• Work to be completed
Every entry below should be returned exactly as it appears, with pictures left out.

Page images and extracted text
■ ■ ■ ■ ■ ■ ■
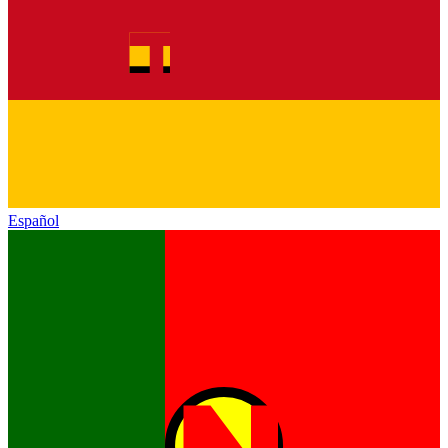
Español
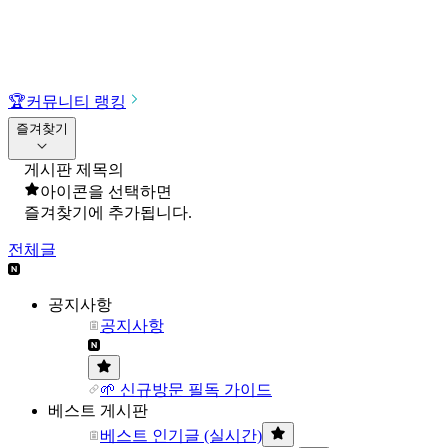
🏆
커뮤니티 랭킹
즐겨찾기
게시판 제목의
아이콘을 선택하면
즐겨찾기에 추가됩니다.
전체글
공지사항
공지사항
🌱 신규방문 필독 가이드
베스트 게시판
베스트 인기글 (실시간)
■ ■ ■ ■ ■ ■ ■
• Answer section
Español
🏆
커뮤니티 랭킹
즐겨찾기
게시판 제목의
아이콘을 선택하면
즐겨찾기에 추가됩니다.
전체글
공지사항
공지사항
🌱 신규방문 필독 가이드
베스트 게시판
베스트 인기글 (실시간)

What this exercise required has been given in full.